Except Avro has data types that are not the exact set of types that exist in JSON. The first clue on this might be that the Avro spec includes mappings that list how primitive Avro types are mapped to JSON types.

> Or, to put that another way, Avro is a way to encode JSON-typed data, just as "JSON text", or https://bsonspec.org/, is a way to encode JSON-typed data

BSON, by design, was meant to be a more efficient way to encode JSON data, so yes, it is a way to encode JSON-typed data. Avro, however, was not defined as a way to encode JSON data. It was defined as a way to encode data (with a degree of specialization for the case of Hadoop sequence files, where you are generally storing a large number of small records in one file).

A simple counter example: Avro has a "float" type, which is a 32-bit IEEE 754 floating point number. Neither JSON nor BSON have that type.

Technically, JSON doesn't really have types, it has values, but even if you pretend that JavaScript's types are JSON's types, there's nothing "canonical" about JavaScript's types for Avro.

Yes, you can represent JSON data in Avro, and Avro in JSON, much as you can represent data in two different serialization formats. Avro's data model is very much defined independently of JSON's data model (as you'd expect).

derefr · on Aug 18, 2021

> The first clue on this might be that the Avro spec includes mappings that list how primitive Avro types are mapped to JSON types.

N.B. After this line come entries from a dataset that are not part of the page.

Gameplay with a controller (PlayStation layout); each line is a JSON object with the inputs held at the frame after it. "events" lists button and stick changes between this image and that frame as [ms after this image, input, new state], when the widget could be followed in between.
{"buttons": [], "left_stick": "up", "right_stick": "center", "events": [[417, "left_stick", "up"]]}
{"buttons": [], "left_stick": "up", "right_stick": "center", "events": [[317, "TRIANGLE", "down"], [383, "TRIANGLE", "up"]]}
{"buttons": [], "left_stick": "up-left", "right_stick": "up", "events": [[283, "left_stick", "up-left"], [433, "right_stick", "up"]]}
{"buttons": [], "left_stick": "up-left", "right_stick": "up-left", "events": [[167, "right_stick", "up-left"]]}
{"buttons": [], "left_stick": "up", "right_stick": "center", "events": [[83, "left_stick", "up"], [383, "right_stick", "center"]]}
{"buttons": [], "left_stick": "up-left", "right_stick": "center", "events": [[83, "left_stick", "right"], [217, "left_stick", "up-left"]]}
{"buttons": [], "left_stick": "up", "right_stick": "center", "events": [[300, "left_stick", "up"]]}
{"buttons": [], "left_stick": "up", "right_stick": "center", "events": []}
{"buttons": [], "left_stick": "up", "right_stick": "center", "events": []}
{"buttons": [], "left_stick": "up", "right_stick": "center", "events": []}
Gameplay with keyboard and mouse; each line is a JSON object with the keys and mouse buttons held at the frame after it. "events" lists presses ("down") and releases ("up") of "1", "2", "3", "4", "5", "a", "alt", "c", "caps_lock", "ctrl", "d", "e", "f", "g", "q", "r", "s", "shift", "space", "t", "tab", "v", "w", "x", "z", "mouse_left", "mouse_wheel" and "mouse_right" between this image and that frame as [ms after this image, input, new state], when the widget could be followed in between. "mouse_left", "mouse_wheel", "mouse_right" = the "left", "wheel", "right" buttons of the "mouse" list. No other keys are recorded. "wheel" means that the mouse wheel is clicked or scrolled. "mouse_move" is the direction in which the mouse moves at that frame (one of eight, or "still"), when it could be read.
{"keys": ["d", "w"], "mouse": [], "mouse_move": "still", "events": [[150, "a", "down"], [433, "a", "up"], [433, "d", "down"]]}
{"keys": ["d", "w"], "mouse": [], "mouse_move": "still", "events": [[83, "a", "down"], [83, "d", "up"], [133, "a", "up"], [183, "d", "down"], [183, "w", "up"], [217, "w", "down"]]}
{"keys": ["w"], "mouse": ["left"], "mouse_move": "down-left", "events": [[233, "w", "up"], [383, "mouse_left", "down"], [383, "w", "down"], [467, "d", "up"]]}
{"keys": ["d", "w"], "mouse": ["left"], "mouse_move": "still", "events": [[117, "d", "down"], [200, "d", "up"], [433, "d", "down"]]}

My understanding was always:

1. that the "primitive Avro types" are Avro's wire types, which are separate from its representable domain types. (Sort of like how RLE-ified data has wire types of "literal string" and "repeat literal N times".)

2. that any data that would not be valid as input to a JSON encoder, is not valid as input to an Avro encoder, because its wire types are defined in terms of their a mapping from a set of domain types that are exactly the set of domain types accepted by JSON encoders (whether they're explicitly noted as being those or not.)

Or, to put that another way: an Avro schema is — besides a validation step that constrains your data into a slightly-more-normalized/cleaned format — mostly a big fat hint for how to most-efficiently pack an (IMHO strictly JSONly-typed) value into a binary encoding. Differences between "long" and "int" on the wire aren't meant to decode to different domain types (at least, by default); they're just meant to restrict the data's allowed values (like a SQL DOMAIN constraint) in ways that allow it to be more predictable, and so to be wire-encoded more optimally.

Let me lay out some evidence for that assertion:

• Avro supports specifying e.g. "bytes" vs. {"array": "byte"} — there's literally no domain-type difference in those! But one is a wire-encoding optimization over the other.

• Avro has a "default" property, and this property—as part of the JSON-typed schema—can only take on JSON-typed values. Do you think this is an implementation constraint, or a design choice?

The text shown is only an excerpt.